Somos sangre nueva que puede desmarcarse de las herencias mancillosas y tratos indignantes. Esta nueva generación nos ha demostrado que muy a pesar de la insistencia de algunos por rescatar el modelo caudillista, la gran mayoría ha decidido rescatar las asambleas, como forma de gobierno, como esqueleto social en el que no se deposite el poder eternamente en la figura de un cacique cruel que exige sacrificios y tratos despiadado.
Que nos indigne esta realidad es necesario para poder salir de ella, de otra forma cómo podríamos albergar la esperanza en el desierto, como salir de un Egipto al que somos indiferentes, o como luchar por los demás si somos indolentes.
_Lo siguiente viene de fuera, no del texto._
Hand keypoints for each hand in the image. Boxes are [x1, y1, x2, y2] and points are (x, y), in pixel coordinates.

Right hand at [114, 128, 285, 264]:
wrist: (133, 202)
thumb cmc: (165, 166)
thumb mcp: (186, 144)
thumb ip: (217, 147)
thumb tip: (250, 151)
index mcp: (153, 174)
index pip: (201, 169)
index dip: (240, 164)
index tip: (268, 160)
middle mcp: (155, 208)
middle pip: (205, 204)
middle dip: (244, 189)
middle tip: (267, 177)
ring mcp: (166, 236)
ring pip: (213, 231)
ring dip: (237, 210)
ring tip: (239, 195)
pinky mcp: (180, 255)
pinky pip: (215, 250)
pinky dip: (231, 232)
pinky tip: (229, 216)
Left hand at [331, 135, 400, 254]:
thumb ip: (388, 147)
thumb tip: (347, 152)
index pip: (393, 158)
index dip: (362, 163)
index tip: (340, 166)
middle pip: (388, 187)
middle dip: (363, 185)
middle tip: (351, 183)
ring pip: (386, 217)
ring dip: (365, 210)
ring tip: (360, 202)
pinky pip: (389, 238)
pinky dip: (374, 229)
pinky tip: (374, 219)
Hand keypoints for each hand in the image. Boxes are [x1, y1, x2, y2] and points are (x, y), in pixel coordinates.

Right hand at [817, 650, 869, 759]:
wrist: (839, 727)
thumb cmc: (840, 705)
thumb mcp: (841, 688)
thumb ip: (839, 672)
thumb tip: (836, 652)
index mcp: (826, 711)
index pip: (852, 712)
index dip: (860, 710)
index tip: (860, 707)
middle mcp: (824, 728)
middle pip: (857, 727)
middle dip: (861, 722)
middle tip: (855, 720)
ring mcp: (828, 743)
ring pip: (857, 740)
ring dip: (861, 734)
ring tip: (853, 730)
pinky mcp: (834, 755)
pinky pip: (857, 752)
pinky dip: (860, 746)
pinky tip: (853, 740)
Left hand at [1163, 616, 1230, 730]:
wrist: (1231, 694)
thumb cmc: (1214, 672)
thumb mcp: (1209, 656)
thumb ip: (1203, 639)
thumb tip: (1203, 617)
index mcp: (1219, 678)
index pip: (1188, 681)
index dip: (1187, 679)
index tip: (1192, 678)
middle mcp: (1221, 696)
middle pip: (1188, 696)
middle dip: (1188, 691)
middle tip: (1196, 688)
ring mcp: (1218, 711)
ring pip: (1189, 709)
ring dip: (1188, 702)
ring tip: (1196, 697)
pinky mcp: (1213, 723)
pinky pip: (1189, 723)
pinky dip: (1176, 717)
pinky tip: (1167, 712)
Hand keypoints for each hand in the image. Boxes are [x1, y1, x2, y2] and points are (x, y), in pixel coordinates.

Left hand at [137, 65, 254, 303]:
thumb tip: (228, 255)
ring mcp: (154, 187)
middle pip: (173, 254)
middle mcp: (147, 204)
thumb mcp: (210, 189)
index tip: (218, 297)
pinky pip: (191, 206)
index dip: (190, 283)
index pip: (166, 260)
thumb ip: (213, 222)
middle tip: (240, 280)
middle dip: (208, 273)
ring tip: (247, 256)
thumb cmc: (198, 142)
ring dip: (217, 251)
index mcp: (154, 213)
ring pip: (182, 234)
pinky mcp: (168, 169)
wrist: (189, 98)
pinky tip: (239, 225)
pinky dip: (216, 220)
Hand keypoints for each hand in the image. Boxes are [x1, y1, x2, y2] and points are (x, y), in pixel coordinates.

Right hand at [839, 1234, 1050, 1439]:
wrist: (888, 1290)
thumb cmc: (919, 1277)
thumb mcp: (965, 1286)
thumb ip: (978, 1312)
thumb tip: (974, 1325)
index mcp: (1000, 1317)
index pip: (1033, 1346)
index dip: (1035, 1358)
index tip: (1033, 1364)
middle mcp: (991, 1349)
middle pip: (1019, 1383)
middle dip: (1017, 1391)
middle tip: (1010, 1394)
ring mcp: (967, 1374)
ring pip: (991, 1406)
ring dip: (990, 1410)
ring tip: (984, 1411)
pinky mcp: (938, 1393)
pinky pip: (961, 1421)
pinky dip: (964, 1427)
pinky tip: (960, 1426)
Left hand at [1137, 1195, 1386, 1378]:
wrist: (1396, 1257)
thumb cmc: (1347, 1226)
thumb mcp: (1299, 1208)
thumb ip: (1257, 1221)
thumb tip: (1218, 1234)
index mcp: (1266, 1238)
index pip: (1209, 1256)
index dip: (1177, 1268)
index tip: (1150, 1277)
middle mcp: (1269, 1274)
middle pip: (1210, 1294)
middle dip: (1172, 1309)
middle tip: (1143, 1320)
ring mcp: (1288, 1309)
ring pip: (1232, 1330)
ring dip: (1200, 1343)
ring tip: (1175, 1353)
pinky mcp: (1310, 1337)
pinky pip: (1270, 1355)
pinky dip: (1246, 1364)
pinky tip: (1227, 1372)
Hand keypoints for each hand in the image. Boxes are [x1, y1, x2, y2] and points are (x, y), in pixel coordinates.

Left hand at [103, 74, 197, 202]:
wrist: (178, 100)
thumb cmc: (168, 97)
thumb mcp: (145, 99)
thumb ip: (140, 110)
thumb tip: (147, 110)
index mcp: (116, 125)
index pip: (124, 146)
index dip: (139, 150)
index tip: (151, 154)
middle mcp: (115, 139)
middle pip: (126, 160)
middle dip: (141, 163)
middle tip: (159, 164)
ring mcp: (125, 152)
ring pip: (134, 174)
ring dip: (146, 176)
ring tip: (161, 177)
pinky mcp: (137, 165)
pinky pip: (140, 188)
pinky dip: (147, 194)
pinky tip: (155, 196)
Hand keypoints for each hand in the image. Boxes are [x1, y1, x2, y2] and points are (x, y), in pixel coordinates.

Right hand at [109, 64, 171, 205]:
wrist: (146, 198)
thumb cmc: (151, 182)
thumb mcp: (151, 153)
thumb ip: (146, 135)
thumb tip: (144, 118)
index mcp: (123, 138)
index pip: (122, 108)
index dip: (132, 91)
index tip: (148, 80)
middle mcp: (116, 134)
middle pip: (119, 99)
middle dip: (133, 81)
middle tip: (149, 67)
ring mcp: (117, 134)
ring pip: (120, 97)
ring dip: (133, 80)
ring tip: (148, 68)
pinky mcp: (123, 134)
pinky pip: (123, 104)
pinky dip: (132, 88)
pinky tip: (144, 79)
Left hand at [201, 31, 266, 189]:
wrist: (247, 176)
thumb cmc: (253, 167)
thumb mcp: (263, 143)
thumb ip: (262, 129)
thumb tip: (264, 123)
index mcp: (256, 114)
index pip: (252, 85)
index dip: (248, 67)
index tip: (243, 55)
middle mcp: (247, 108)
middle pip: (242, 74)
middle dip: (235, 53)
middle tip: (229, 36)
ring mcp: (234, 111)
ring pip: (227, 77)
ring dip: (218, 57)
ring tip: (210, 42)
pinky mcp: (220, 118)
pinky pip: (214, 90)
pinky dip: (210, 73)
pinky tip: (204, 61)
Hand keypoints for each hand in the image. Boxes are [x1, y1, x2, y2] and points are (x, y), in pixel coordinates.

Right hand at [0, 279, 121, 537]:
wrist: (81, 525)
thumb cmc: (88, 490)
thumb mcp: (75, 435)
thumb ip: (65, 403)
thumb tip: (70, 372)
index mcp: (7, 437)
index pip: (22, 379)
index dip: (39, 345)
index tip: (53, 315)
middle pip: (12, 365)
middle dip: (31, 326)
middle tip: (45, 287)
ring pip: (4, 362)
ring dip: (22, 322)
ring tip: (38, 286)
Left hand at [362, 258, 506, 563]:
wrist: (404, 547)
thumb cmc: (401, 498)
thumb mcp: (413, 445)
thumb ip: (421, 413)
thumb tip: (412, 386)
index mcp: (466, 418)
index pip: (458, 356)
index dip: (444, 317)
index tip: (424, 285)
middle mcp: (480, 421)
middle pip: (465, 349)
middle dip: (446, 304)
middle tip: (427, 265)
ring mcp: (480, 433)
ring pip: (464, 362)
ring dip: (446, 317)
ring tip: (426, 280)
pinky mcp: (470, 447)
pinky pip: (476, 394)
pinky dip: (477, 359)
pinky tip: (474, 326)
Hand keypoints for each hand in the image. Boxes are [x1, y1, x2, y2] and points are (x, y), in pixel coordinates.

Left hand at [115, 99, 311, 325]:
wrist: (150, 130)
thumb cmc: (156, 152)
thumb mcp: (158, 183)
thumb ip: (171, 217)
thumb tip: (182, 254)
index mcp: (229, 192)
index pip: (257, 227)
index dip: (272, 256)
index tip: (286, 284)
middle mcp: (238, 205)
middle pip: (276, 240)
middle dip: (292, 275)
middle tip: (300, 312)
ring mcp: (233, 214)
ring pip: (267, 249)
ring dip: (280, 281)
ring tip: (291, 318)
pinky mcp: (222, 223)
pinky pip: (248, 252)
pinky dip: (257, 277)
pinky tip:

La indignación es la manifestación más evidente, de una semilla cuyo fruto ya no es condescendiente con los caprichos y exigencias de los autócratas y dictadores, un pueblo que ya no se conforma con las migajas que pagan el esfuerzo de llevar tras sus espaldas pesados bloques que construyen el rostro narcisista de los faraones, un pueblo que desprecia el látigo y lo enfrenta.
Concluyo: “Que la indignación es el fiel reflejo de los pueblos que se resisten a ser tratados como el barro, y exigen y demandan ser tratados como humanos” Indignante seria vivir sin sentir desprecio por las cadenas, ni repudio por sus autores, indignante es vivir la febril condena, sin anhelar la libertad plena arrebatada por dictadores.